So yesterday I was finally able to pick up my Windows Phone 7 phone. As I posted recently, Avanade Netherlands was the first company within the Netherlands to integrally move to this new mobile OS.
Avanade Netherlands has chosen the HTC Trophy 7 to be the first phone 7 phone for all employees. There are more models, but we will have to do with this one for now. And what a phone!
Obviously, we as a Microsoft consulting company are a bit biassed towards anything that comes from Microsoft, but also as real techies one of the more critical consumers. Because many of the services are not available in the Netherlands for the time being, we have pulled some tricks to be able to use the US based services, like the Marketplace, Zune and Bing.
I have to hand it to Redmond; they have outperformed themselves with this first release of this new OS. Yes, features are missing (like the most blogged tethering and copy and paste), but the overall experience I had when switching on the phone was WOW. Initial setup only took a minute (with some preparation like a US based live ID), but after that, all worked pretty smooth.
What first hit me was the speed.

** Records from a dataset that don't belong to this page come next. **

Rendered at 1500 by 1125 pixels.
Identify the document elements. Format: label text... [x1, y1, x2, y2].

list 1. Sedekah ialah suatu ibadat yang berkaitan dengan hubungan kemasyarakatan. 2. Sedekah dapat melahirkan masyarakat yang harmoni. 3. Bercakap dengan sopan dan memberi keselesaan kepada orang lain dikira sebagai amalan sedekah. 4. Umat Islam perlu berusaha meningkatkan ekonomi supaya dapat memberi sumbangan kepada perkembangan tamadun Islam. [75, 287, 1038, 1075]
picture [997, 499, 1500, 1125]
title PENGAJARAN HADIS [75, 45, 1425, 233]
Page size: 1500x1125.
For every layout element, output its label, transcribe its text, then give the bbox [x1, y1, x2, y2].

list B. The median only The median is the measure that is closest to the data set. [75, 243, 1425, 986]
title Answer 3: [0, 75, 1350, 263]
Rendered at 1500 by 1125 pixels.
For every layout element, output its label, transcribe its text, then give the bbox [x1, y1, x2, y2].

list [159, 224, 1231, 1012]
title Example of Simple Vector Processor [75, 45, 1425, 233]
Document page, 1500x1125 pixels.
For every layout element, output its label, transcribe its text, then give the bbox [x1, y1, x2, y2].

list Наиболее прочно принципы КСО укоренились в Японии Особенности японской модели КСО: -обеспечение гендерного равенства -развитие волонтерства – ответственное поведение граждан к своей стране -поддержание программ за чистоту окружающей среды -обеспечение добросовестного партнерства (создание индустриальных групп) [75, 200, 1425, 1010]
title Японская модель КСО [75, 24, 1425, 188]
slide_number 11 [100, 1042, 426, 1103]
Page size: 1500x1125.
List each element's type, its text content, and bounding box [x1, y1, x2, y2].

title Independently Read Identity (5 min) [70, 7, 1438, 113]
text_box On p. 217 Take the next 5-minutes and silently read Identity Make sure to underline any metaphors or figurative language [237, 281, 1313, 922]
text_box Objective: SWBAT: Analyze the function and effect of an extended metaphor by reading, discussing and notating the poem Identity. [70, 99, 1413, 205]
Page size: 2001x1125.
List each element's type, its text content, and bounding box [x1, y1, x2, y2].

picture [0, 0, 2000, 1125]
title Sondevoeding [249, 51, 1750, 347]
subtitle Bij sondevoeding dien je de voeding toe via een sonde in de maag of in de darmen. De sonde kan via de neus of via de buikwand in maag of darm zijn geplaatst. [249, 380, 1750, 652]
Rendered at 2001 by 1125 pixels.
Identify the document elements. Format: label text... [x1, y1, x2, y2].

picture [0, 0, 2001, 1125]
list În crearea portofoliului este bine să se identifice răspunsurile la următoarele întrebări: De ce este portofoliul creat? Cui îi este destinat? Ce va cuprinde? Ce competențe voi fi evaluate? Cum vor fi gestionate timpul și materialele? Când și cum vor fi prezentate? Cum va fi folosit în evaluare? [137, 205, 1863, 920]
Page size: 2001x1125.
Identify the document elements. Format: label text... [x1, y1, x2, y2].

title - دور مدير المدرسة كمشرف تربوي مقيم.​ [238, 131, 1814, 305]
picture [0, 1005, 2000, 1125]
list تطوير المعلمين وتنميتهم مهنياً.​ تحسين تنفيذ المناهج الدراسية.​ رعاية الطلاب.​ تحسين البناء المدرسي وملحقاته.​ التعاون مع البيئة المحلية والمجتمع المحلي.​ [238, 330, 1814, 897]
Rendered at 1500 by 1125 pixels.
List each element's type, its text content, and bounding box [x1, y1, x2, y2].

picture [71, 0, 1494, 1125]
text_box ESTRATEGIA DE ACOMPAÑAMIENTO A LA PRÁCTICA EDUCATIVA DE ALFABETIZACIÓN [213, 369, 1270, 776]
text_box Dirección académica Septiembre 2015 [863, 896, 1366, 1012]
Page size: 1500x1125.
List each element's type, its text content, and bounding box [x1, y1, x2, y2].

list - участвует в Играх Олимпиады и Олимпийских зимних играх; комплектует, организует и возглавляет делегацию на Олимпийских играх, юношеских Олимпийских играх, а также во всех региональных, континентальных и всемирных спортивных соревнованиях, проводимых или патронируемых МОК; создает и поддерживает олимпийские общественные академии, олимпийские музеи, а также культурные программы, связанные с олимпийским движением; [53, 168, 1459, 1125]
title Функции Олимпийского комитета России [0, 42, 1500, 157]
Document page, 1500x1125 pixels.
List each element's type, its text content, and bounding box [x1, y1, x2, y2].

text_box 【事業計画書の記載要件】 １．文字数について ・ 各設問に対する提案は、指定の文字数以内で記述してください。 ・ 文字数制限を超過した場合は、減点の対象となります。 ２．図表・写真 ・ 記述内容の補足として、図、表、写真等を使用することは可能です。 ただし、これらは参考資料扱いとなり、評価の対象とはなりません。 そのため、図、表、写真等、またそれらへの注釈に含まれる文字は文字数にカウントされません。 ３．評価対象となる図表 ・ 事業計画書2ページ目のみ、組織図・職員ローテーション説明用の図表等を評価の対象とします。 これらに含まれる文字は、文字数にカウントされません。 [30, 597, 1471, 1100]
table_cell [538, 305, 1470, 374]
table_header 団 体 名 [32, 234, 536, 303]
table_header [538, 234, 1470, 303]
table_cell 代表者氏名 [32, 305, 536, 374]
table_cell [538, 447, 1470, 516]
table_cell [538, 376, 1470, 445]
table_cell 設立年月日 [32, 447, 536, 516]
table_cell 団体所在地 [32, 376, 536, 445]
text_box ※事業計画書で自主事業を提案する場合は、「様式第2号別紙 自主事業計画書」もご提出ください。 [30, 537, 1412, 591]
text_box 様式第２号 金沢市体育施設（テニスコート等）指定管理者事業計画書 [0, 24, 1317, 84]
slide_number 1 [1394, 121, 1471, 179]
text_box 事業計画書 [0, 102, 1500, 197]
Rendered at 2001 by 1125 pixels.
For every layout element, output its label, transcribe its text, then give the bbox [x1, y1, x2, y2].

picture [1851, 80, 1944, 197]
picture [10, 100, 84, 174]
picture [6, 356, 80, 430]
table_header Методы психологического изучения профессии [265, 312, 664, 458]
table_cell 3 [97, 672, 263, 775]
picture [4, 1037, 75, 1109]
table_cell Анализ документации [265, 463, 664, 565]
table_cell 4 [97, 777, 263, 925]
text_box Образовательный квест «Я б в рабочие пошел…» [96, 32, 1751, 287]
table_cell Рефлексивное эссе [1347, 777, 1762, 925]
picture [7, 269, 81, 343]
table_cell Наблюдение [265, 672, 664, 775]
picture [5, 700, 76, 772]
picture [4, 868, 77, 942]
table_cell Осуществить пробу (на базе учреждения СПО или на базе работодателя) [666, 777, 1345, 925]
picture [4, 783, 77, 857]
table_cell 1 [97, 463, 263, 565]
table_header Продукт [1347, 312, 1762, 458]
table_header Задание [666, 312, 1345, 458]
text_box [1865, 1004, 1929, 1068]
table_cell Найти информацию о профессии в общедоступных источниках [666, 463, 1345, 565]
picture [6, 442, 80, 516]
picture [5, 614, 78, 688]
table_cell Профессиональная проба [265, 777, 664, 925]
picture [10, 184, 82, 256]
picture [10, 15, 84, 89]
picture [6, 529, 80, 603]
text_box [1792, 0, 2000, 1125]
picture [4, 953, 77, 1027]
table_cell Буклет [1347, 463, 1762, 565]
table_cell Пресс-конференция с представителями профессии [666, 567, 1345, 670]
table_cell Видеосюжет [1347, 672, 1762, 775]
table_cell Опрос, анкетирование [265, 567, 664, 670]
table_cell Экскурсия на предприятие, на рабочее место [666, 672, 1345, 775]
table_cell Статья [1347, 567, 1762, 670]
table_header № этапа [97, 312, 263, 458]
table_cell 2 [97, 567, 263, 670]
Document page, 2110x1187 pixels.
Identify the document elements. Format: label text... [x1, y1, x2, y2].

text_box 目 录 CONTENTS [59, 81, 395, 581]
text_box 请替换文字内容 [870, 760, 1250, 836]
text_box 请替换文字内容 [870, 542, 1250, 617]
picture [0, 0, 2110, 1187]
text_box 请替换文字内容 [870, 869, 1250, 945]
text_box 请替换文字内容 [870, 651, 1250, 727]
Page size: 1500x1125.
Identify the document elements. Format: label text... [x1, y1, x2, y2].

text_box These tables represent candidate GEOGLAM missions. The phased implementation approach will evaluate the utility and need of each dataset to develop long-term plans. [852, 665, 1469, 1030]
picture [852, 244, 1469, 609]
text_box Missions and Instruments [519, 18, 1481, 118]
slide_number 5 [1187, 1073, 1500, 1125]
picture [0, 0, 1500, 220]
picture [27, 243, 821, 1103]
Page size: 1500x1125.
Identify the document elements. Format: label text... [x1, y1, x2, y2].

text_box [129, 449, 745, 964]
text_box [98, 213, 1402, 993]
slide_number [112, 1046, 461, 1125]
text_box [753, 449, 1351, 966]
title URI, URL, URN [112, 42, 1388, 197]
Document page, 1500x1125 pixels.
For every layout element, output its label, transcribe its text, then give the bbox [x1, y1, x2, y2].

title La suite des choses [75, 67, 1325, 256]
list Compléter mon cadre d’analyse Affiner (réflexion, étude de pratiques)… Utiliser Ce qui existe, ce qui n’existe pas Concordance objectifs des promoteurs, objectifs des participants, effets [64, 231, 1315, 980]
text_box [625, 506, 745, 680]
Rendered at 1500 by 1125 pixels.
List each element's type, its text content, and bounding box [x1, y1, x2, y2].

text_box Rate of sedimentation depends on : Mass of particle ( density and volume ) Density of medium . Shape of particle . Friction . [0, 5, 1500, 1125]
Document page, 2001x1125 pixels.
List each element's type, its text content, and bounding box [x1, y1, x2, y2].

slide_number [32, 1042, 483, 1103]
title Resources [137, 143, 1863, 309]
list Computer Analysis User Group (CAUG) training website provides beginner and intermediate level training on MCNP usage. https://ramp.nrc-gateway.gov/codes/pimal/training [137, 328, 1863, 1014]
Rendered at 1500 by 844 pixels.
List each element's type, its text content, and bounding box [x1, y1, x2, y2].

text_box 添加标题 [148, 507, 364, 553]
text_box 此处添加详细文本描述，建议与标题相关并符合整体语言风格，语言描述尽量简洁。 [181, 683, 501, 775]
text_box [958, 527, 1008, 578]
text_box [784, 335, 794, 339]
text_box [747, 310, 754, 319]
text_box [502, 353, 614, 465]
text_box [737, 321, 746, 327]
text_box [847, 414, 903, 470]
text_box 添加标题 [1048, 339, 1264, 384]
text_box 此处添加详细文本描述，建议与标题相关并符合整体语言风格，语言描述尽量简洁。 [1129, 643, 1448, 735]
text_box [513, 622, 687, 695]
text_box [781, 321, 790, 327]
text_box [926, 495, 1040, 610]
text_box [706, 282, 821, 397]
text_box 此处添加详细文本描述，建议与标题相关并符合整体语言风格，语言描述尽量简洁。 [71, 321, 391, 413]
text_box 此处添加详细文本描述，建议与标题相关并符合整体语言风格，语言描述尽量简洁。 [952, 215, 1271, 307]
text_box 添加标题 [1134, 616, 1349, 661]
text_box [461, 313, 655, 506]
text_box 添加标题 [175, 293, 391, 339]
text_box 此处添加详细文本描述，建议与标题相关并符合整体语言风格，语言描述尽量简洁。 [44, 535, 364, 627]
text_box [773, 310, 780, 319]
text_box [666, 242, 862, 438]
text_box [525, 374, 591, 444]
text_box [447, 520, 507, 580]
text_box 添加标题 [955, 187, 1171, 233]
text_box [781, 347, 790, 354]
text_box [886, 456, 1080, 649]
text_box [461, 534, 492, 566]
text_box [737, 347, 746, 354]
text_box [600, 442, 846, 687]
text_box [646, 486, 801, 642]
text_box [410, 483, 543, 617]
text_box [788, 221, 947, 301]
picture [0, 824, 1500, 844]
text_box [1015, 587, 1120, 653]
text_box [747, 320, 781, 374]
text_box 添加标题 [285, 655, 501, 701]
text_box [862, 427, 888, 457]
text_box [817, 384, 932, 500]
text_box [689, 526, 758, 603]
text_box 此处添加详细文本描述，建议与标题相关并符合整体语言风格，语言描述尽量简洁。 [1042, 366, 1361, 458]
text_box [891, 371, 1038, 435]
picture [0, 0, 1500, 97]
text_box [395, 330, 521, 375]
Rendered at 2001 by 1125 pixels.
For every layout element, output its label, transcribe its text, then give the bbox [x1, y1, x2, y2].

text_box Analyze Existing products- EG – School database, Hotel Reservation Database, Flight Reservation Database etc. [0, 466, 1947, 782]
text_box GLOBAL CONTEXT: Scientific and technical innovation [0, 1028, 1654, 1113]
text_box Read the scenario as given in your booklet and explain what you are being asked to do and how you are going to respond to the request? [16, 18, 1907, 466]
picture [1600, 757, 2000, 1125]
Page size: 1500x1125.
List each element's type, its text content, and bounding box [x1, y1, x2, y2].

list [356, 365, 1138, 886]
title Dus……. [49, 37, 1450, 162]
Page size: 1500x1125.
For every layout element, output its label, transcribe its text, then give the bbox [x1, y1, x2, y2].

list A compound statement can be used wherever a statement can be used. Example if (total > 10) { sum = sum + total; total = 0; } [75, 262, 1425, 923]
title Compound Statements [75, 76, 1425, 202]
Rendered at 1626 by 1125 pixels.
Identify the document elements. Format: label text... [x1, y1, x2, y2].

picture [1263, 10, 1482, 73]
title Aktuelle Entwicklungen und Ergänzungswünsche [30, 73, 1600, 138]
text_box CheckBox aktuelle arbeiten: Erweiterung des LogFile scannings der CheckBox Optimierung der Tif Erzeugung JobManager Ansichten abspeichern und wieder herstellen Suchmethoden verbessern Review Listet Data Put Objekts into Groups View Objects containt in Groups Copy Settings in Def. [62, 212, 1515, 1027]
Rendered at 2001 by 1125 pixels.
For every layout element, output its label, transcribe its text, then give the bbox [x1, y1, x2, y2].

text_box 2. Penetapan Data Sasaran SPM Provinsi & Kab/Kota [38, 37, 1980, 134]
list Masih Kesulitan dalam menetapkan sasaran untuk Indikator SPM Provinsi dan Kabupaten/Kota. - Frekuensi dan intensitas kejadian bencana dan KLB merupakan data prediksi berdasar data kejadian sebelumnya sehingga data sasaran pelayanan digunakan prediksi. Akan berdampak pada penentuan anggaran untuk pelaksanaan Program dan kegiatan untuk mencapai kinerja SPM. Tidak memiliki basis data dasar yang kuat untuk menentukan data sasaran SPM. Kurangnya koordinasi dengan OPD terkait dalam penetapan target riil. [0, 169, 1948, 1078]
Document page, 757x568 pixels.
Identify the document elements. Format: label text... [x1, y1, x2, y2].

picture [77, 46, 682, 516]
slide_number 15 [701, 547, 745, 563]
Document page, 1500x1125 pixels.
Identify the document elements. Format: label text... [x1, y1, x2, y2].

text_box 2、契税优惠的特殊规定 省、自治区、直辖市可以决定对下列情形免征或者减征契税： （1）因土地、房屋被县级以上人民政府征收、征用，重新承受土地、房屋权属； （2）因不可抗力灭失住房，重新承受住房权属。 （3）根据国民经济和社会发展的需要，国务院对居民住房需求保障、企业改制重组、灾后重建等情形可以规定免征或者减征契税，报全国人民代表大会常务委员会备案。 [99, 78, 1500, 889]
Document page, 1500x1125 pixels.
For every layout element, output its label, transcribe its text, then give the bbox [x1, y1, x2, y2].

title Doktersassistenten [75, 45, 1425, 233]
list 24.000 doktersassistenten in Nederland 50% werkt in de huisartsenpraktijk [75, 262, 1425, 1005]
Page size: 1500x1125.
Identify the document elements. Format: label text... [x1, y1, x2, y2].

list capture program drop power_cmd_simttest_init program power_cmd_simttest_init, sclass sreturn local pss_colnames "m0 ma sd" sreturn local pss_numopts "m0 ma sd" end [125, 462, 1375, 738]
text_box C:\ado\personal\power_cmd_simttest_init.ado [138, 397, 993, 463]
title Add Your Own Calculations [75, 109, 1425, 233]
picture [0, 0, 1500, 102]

The phone is fast. Did I say it was fast? I mean it was fast! No lag experienced at any time. Secondly, the mail interface is great. It connected to my company exchange server without a problem and synchronized all mail, contacts and agenda items really fast. The Peoples Hub also picked up on their Facebook and Twitter accounts and this integration is pretty awesome.
Started the marketplace and the number of apps is reasonable. Yes, it does not have the amount of apps that the AppStore or Android market have to offer, but quantity does not tell the whole story. Like with the AppStore, there are 300.000 apps of which you do not want to have 298.567 on your phone. They are crap. In time, I am guessing this will also be valid for the marketplace, but for now, there are already pretty useful apps in the store, even when you’re residing in the Netherlands. The Dutch marketplace is not expected until summer 2011. Facebook, Twitter, Nu.nl, IMDB and many more are there.
The Metro interface looks crisp and finally something different. Most of the phones features are that intuitive that even my youngest daughter could use it (well, matter of speaking, she’s 6).
The best part for me came from the Zune integration. I never used the Zune software, as the Zune and the Zune marketplace never made it to the Netherlands, but man, that’s a quality piece of software. The Zune client software is used like the iTunes for the iPhone. It can synchronize content to your phone and delivers the updates. Syncing music on the phone was as easy as drawing an album from the collection and drop it on the phone. I did not even know where that album was stored on my home network. The phone (or maybe the zune software) than captures all the folder and album images for that particular album, much like XBMC does it. But once on the phone, selecting an artist also delivers more content related to that artist, without me loading anything on the phone. Pretty cool.
I also created an XBox Live account, although I have am XBox 360 for years already (besides the XBox 1 and Wii), but never played online. Games from the marketplace looked cool and I downloaded the Bejeweled game right away (much obligated to do so ;-)). But also a game like the Sims 3 is available.
Downsides to the phone are already known and most will be covered in a next update shortly, like the tethering and the copy and paste. Other things that I found missing was the smart dialing for example. So just start typing the name on the phone pad where it also filters the contact list. You can use the search integration, but the smart dialing was faster. Also like not being able to put on custom apps (well, at least not until I unlock it) and the Dutch language support. But all that are just minor things that will be corrected shortly.
I think the Windows Phone 7 is very well positioned to take its fair share in the market among the smartphones. For me, it is very promising.